# TASK DESCRIPTION
Respond with the count alone after checking every line in the material below for "Position".

# SUPPLIED RECORDS
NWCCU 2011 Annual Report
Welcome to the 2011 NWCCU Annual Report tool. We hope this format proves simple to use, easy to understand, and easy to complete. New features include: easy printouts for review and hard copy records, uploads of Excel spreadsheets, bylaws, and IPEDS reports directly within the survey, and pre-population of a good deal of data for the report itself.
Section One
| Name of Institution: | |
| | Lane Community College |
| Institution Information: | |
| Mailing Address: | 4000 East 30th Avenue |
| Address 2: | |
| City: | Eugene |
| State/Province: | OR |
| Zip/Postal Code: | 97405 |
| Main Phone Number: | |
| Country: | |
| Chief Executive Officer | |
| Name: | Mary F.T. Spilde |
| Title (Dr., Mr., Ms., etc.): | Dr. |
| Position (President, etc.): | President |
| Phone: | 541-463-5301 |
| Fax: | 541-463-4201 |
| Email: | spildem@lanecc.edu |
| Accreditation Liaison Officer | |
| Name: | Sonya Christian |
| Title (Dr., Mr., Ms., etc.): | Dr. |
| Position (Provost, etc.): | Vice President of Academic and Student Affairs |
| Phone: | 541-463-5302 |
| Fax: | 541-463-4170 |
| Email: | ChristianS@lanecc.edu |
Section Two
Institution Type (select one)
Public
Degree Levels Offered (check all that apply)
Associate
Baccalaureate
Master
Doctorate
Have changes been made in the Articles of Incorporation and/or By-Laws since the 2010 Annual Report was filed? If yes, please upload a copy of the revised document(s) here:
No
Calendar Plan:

==

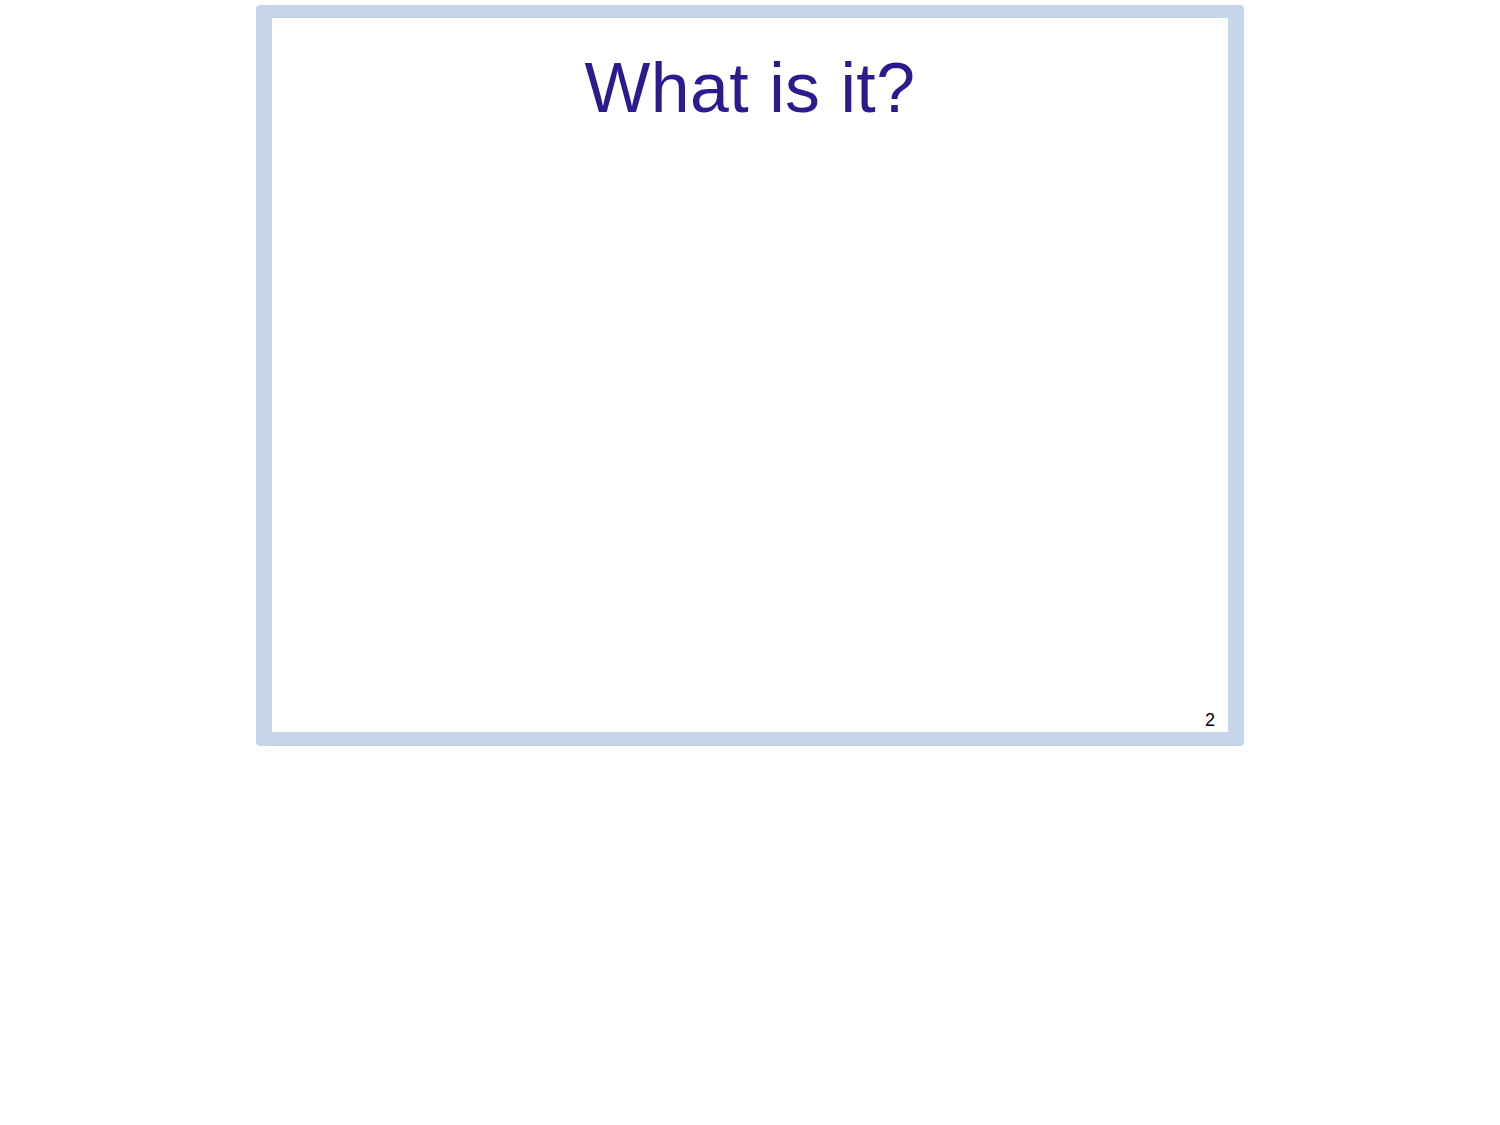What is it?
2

* * *

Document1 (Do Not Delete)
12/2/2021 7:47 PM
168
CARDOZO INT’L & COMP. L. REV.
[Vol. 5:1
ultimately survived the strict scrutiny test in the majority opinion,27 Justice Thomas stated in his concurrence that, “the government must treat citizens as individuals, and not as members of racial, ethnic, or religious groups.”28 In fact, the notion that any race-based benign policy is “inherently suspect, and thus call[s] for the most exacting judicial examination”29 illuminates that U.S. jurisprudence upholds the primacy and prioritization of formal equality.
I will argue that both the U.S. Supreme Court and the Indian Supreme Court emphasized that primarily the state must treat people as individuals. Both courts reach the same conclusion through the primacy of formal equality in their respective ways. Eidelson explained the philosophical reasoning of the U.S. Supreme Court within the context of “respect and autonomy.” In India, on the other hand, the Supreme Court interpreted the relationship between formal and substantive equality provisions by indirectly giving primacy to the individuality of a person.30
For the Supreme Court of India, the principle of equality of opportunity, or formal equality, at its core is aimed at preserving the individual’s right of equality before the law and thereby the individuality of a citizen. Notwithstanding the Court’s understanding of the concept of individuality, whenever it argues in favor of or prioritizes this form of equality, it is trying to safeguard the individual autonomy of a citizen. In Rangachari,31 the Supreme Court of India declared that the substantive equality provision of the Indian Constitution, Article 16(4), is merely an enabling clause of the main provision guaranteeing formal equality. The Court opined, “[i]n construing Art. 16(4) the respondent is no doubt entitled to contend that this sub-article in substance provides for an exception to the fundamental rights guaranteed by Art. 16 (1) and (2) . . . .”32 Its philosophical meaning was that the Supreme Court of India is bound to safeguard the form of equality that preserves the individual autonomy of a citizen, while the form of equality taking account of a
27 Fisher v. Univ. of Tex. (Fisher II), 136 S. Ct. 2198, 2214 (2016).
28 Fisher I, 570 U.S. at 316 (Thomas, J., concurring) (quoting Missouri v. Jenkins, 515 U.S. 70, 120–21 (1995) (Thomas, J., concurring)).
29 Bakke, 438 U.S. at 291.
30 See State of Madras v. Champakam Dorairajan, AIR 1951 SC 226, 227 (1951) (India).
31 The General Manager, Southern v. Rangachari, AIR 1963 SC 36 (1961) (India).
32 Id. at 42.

# RESULT FOR THIS TASK
2